Set during the height of the AIDS crisis, a treatment of isolation, discovered friendship, and the threat of loss.

Jody (Michael Kaye) runs a small map store in an unspecified city. The time is some time ago – the play was written in the 1990s – and Jody’s store is frequented by Carl (Tim Spears), who, for an initially unspecified reason, continues to bring chairs into Jody’s shop; they pile up, and the shop can barely contain them all. What at first just seems an absurdist fascination turns into evidence of palpable community loss and Carl’s and Jody’s participation in that devastation and the challenge it poses to their friendship become the substance of the drama.

When one sees the chairs piling up in the first act of this play, one easily recalls the absurd setting of Ionesco’s The Chairs (1952), which in fact gets significantly mentioned in this script. The absurdist overtones of the Ionesco play work themselves into this more human drama; with a growing dramatic sense, however, it becomes apparent that Carl’s collecting of the chairs is not simply to reflect the absurdity of life in general but is a direct response to the immediate and widespread devastation by AIDS.

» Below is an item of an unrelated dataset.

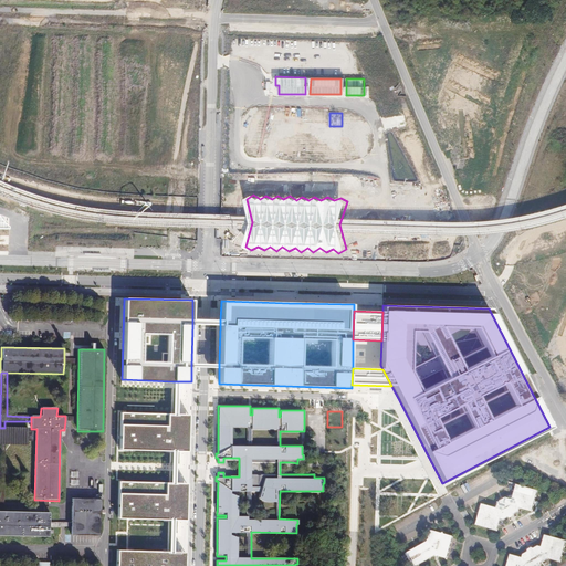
[(173,413),(121,412),(119,449),(171,450),(176,450),(186,451),(190,451),(191,415),(187,415),(177,415),(173,413)]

Michael Kaye as Jody, Tim Spears as Carl in 'Lonely Planet'

Michael Kaye as Jody
Tim Spears as Carl
in “Lonely Planet”
Photo: Andrew Brilliant/ Brilliant Pictures
Courtesy of New Repertory Theatre

Jody and Carl are gay, but not lovers. Apart from their acquaintance through Carl’s popping into Jody’s store, there is not much intimacy. Dislocated in all kinds of ways, Carl parades various extreme fantasies of what he does for work. It is evident that the loneliness of the planet on which he exists thrives on his incapacity to adapt to life, exacerbated significantly by confrontation with widespread death. This personal dislocation, however, does not prevent Carl from holding forth, in a constant philosophical stream, about the absurdities of life, Nevertheless,when the occasion demands it, Carl tenderly provides needed support to Jody.

The map-store context provides a metaphor for the notion of two lonely, independent gay men, trying in some fashion to form a friendship despite their own inclinations to isolation. Lots of talk about maps and how they get warped or stretched helps frame that undercurrent. There is even a nice moment when Carl tears an orange in a certain way to emphasize the quality of a particular kind of two-dimensional map.

Kaye and Spears work together quite well. Spears’ Carl is really out there, demonstratively histrionic as his character seems to require, while Kaye’s Jody provides, in cautious receptivity, a frame for Carl’s outlandishness.

This play, now almost twenty-five years old, hearkens back to that heartbreaking time in the 80s and 90s when AIDS was mostly a fatal diagnosis. In framing that, Dietz’ play captures something important about mortality and isolation. Though the play’s metaphors are lathered on thickly, this intimate production, in its best moments, effectively transmits that significant dramatic undercurrent.